C’est sûr qu’à côté des gens qui sont partisans de cette directive par conviction idéologique, il y en a qui sont totalement opposés, et puis il y a un marais si vous voulez de gens qui hésitent, qui se demandent si on pourrait pas l’accommoder un petit peu à la marge, d’autres qui voudraient la modifier un peu plus fort pour ménager des transitions...On va avoir au parlement Européen dans les mois qui viennent une formidable bataille d’amendements sur cette directive.

Pascale Fourier : Et elle devrait finalement peut-être être adoptée... Mais ça va nous tomber dessus quand ?

Raoul-Marc Jennar : Si, comme on pense, le travail législatif proprement dit commence en janvier, le parlement pourrait adopter en première lecture le texte en juin. Mais je pense qu’en tout état de cause cette directive n’entrera pas en vigueur -quel que soit le contenu du texte, s’il est modifié peu ou beaucoup- pas avant 2006 et peut-être 2007. Surtout si la bataille d’amendements est rude et si on va vers un conflit entre le parlement et la Commission Européenne.

Pascale Fourier : Ce qui se passe en Europe est un petit peu opaque, on en reparlera la semaine prochaine, puisque vous reviendrez, mais est-ce qu’on peut éventuellement avoir une action, nous, simples citoyens ? Ecrire à nos députés Européens ...?? Il y a quelque chose à faire, ou on assiste au désastre ?...

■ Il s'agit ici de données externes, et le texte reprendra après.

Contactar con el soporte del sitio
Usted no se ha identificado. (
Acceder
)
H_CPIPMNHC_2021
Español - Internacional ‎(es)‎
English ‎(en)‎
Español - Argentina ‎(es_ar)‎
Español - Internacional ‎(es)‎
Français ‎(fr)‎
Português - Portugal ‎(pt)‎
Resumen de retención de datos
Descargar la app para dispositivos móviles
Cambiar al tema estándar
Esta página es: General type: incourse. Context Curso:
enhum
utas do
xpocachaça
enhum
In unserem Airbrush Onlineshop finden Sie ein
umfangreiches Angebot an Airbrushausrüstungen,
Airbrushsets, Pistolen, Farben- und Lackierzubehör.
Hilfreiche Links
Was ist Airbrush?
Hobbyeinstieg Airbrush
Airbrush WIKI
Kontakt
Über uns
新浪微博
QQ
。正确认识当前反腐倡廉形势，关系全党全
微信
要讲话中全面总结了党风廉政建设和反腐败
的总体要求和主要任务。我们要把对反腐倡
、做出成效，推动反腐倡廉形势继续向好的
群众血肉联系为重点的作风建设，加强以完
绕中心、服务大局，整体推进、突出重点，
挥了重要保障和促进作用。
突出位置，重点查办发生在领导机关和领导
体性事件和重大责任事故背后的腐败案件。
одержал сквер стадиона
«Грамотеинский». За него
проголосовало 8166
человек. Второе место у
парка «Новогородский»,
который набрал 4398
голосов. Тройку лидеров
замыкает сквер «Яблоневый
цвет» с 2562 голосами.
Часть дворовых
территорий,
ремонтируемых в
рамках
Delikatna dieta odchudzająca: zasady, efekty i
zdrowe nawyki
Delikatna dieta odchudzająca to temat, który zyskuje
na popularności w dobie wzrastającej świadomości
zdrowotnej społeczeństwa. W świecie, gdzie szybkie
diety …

Raoul-Marc Jennar : Il y a beaucoup à faire et on ne doit pas être témoins passifs. Mais la démocratie, c’est précisément cela. Et je crains que depuis une ou deux décennies beaucoup l’oublie : la démocratie a besoin de citoyens conscients agissants et actifs. On n’a pas besoin de réformes institutionnelles pour interpeller nos élus nationaux, pour interpeller nos élus locaux et pour interpeller les membres français du parlement. On peut leur téléphoner, on peut leur écrire, on peut aller les voir et leur demander : « Que comptez-vous faire avec cette proposition qui va bouleverser notre modèle de société, que nous voulons conserver, que nous voulons perfectionner mais que nous ne voulons surtout pas supprimer ». Personne n’est interdit de faire cet acte citoyen et il me semble urgent que chacun le fasse.

Pascale Fourier : C’était des Sous et des hommes, avec Raoul Marc Jennar qui revient donc la semaine prochaine pour nous parler de l’ Europe justement, peut-être du déficit démocratique de l’ Europe. En tout cas, je prends le temps de vous donner le site sur lequel vous pourrez trouver l’ensemble du document de la directive Bolkenstein. Vous pouvez le trouver sur le site qui s’appelle : Europa, qui est le site officiel de la Commission Européenne je crois, si je ne m’abuse. Vous pouvez aussi trouver sur le site de Raoul Marc Jennar dans le quel on trouve des documents extraordinairement bien documentés. Voilà donc, à la semaine prochaine avec Raoul Marc Jennar à nouveau.